Joke Collection Website - Joke collection - Please tell two jokes that you think are the most classic, and they must be classic; Forget any cold jokes or nonsense.

Please tell two jokes that you think are the most classic, and they must be classic; Forget any cold jokes or nonsense.

Americans, Japanese and China explore together.

Caught by cannibal tribes in the virgin forest

On that day, the tribal chief was a vegetarian and promised not to eat them, but everyone had to suffer 100.

Before being hit by a board, you can grant each of them a wish.

The American first lay down and said, "My wish is to put ten cushions on my ass."

But the 100 board still knocked him out. Before he fainted, he shouted:

"We Americans are the most innovative!"

The second one is Japanese, and his wish is to put ten mattresses on his ass.

Results 100 board didn't hurt him at all. He got up and said with a smile:

"We Japanese are the best imitators and the most progressive!"

Finally, the Chinese came, only to hear his unhurried said:

"My wish is to put the Japanese on my ass! ! ! And face up. "

Three hungry Germans met a wild boar in the forest:

On the first day, they will study and formulate a detailed plan to kill pigs.

The next day, they will organize the hunting as planned.

On the third day, they will eat wild boar and leave the forest silently.

It was not until several years later that people found a lost pig in the forest.

Three hungry Japanese met a wild boar in the forest:

On the first day, they will immediately jump on the wild boar and gang rape it.

The next day, they will chop the wild boar and coat it with green mustard to eat raw.

On the third day, they will write a textbook entitled: "Help wild boar in the forest to build a happy paradise."

Three hungry Americans met a wild boar in the forest:

On the first day, they will spend the whole day discussing whether to hunt wild boar.

The next day, they will tell the world that wild boar is a horrible cannibal, and if it is not eaten, the consequences will be unimaginable. They will also warn the wild boar that if it does not leave the forest within 24 hours, it will be extinct.
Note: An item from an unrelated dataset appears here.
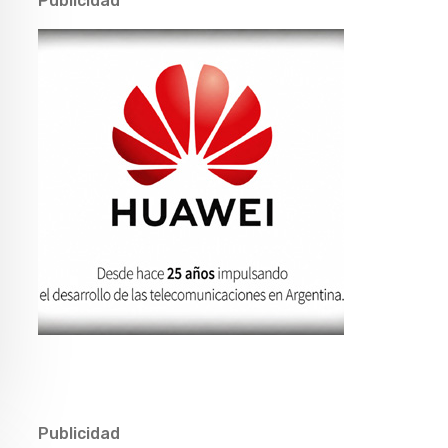
Publicidad
Publicidad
In the early morning of the third day, they will rush in and raze the pig pen to the ground, take the wild boar and the whole forest as their own, and then collect relevant evidence that the wild boar eats people.

Three hungry Englishmen met a wild boar in the forest:

On the first day, they will ask Americans about their views and attitudes towards wild boar.
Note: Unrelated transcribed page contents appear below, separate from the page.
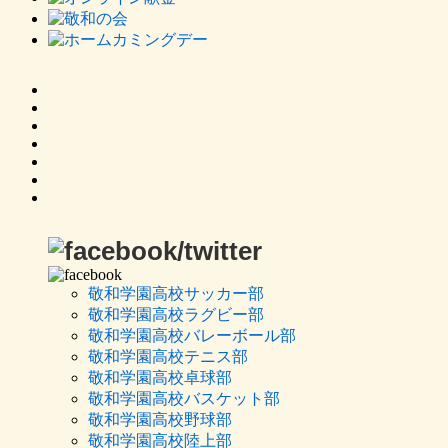
敬和学園高校サッカー部
敬和学園高校ラグビー部
敬和学園高校バレーボール部
敬和学園高校テニス部
敬和学園高校卓球部
敬和学園高校バスケット部
敬和学園高校野球部
敬和学園高校陸上部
The next day, they announced to the world that they firmly supported the American decision.

On the third day, they will bravely charge the wild boar behind the Americans, and then they will share the leftover pork eaten by the Americans.

Three hungry Arabs met a wild boar in the forest:

On the first day, they sent a man to tie explosives, pretend to be a wild boar and blow up the pigsty.

The next day, they sent another man to tie explosives and kill wild boar with pork bombs.

On the third day, the remaining one began to flee and went into exile in the forest for fear of taking the fall.

Three hungry China people met a wild boar in the forest:

On the first day, the elders among them will talk about the dialectical relationship between people and wild boar, the importance of eating pork, how to embody the characteristics of killing pigs in China and the superiority of killing pigs in China.

The next day, the elders made a mobilization report before hunting wild boar, as well as the requirements and overall strategic deployment of this hunting, which once again emphasized the importance of hunting wild boar. After the meeting, discuss in groups and take turns to speak, so as to thoroughly understand the spirit of the meeting.

On the third day, the major media were informed that the delegations had set off a new upsurge in learning the spirit of killing pigs.

A few days later, people rescued three hungry China people in the forest.